• Document segment:
******
AWS Orchestrator
Enterprise
Image | $DATAOPS_AWS_RUNNER_IMAGE |
---|
The AWS orchestrator includes the following features:
- The ability to interact with the AWS services using the built-in AWS CLI tools provides a wide range of features focused on infrastructure automation
- DataOps Vault functionality that allows scripts to retrieve variables from the vault
- DataOps native tools that allow the development of custom scripts that interact with AWS
- The following additional tools:
- git
- curl
- ssh-client
- perl
- sshpass
- unzip
- terraform
Usage
The first use case described here is typical for this orchestrator; that is, to start an EC2 instance to perform a task in the pipeline:
"My AWS Job":
extends:
- .should_run_ingestion
- .agent_tag
stage: "Batch Ingestion"
******
Saved data entries
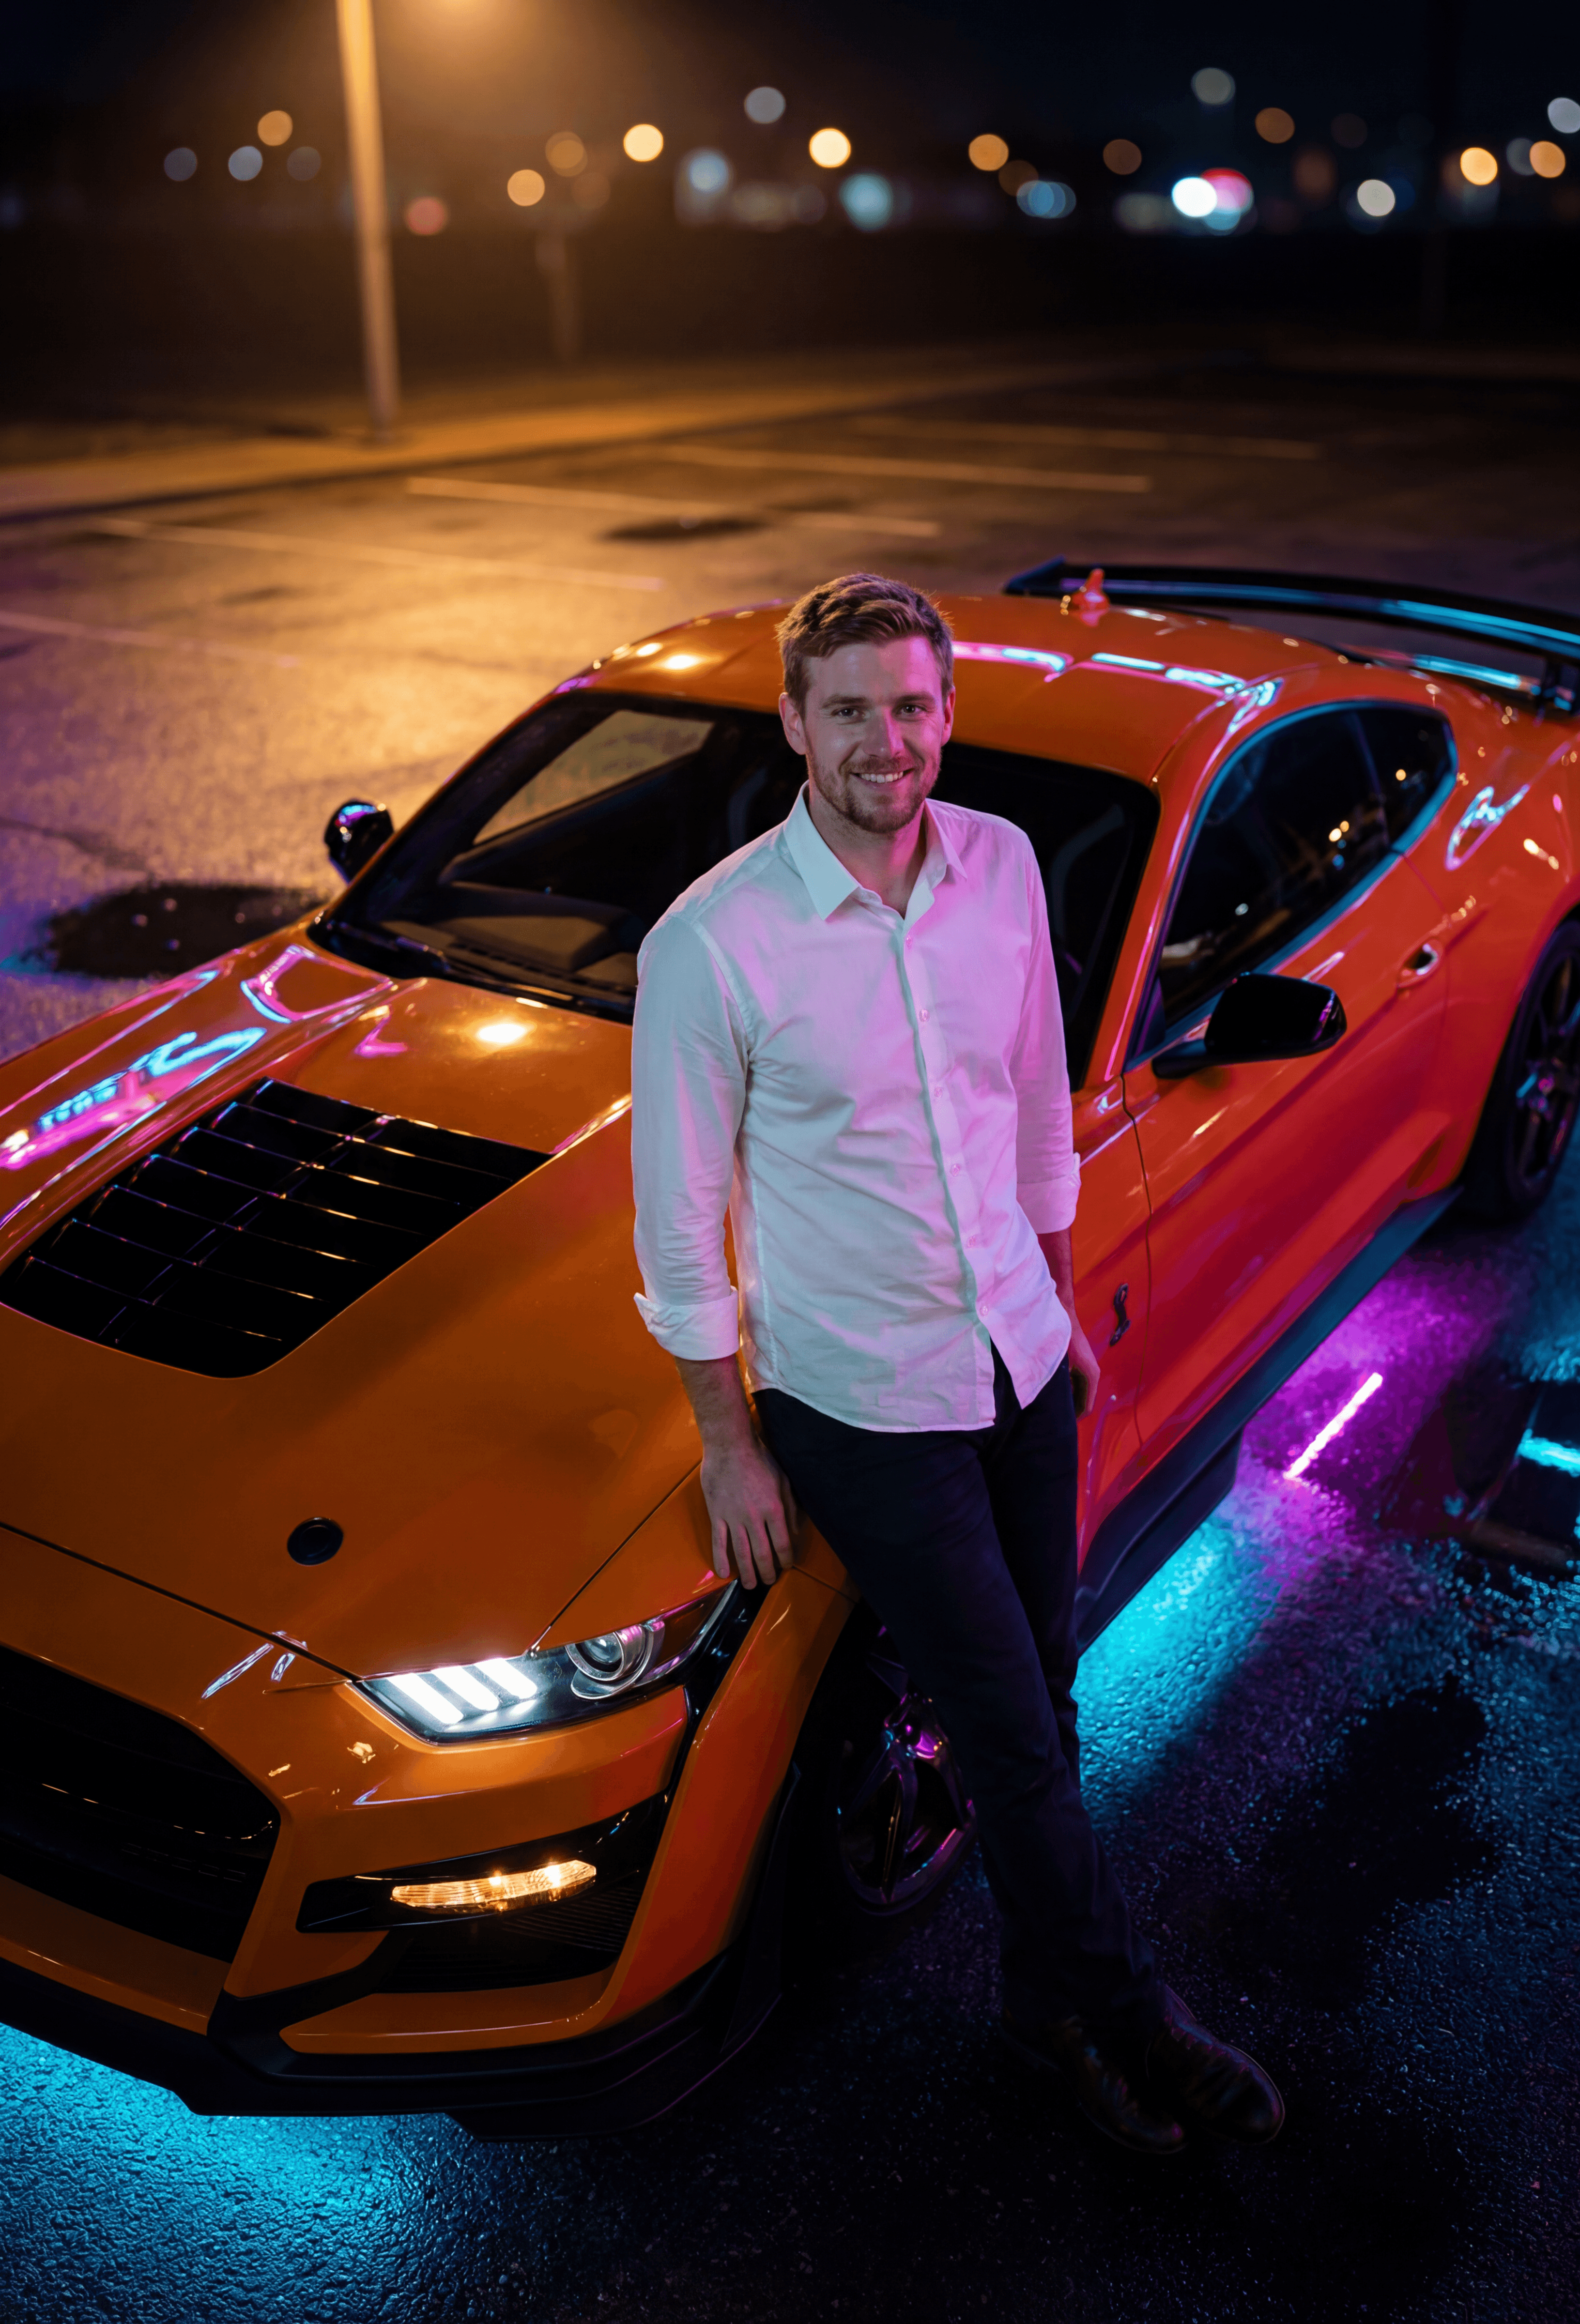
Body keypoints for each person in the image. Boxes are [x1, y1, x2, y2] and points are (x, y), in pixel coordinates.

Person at [629, 571, 1283, 2157]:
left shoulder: (997, 868)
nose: (887, 740)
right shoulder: (714, 945)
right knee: (1004, 1722)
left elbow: (1038, 1115)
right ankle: (1130, 2018)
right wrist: (730, 1445)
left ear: (945, 713)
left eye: (912, 706)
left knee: (1042, 1696)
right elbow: (677, 1231)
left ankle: (1036, 2013)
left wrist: (1054, 1327)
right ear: (793, 722)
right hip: (861, 1401)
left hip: (1013, 1359)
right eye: (849, 709)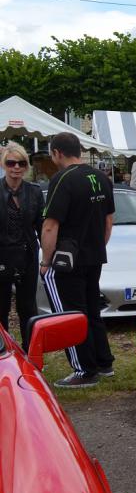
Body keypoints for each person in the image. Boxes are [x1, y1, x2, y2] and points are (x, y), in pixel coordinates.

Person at [39, 132, 115, 388]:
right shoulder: (101, 177)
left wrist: (45, 261)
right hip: (94, 255)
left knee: (71, 314)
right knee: (92, 310)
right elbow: (108, 220)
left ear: (57, 152)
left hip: (67, 260)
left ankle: (84, 370)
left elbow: (50, 225)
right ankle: (104, 363)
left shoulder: (63, 179)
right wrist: (97, 246)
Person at [0, 143, 43, 348]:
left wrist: (48, 257)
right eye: (11, 163)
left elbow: (42, 227)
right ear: (4, 165)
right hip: (2, 256)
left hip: (28, 255)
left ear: (26, 166)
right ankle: (3, 352)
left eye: (21, 163)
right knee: (1, 306)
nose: (16, 167)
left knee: (28, 307)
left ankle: (31, 350)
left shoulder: (34, 192)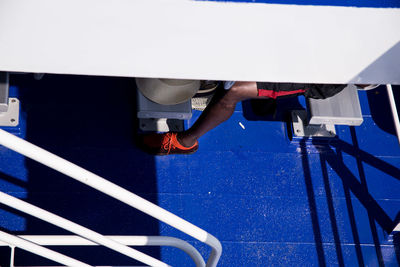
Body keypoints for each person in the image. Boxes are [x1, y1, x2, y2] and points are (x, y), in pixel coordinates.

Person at [139, 81, 359, 155]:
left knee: (234, 90)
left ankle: (185, 142)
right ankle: (263, 100)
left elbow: (368, 80)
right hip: (300, 45)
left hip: (314, 75)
******
• Task to complete:
Continue the AWS orchestrator documentation from the point where it stops, picking up after its last line.

• Expected answer:
image: $DATAOPS_AWS_RUNNER_IMAGE
variables:
# use one of the following connection methods
# EC2 instance role inheritance - no variables to set / default
#
# or default vault expansion for from vault keys `AWS.DEFAULT.S3_KEY` and `AWS.DEFAULT.S3_SECRET`
SET_AWS_KEYS_TO_ENV: 1
# or custom vault expansion for access key / secret
AWS_ACCESS_KEY_ID: DATAOPS_VAULT(PATH.TO.ACCESS_KEY_ID.IN.VAULT)
AWS_SECRET_ACCESS_KEY: DATAOPS_VAULT(PATH.TO.SECRET_ACCESS_KEY.IN.VAULT)
script:
- /dataops
- aws ... # your AWS CLI command
icon: ${AWS_ICON}
Additionally, the following use cases demonstrate how to connect to AWS from a DataOps pipeline:
Connecting to AWS
To connect to AWS, the AWS orchestrator supports the following four methods:
1. Inheriting the IAM role from the DataOps runner's EC2 instance
No additional configuration is necessary for the AWS orchestrator to use the AWS EC2 instance IAM role on which the DataOps runner is deployed. This behavior is the default behavior and what we recommend.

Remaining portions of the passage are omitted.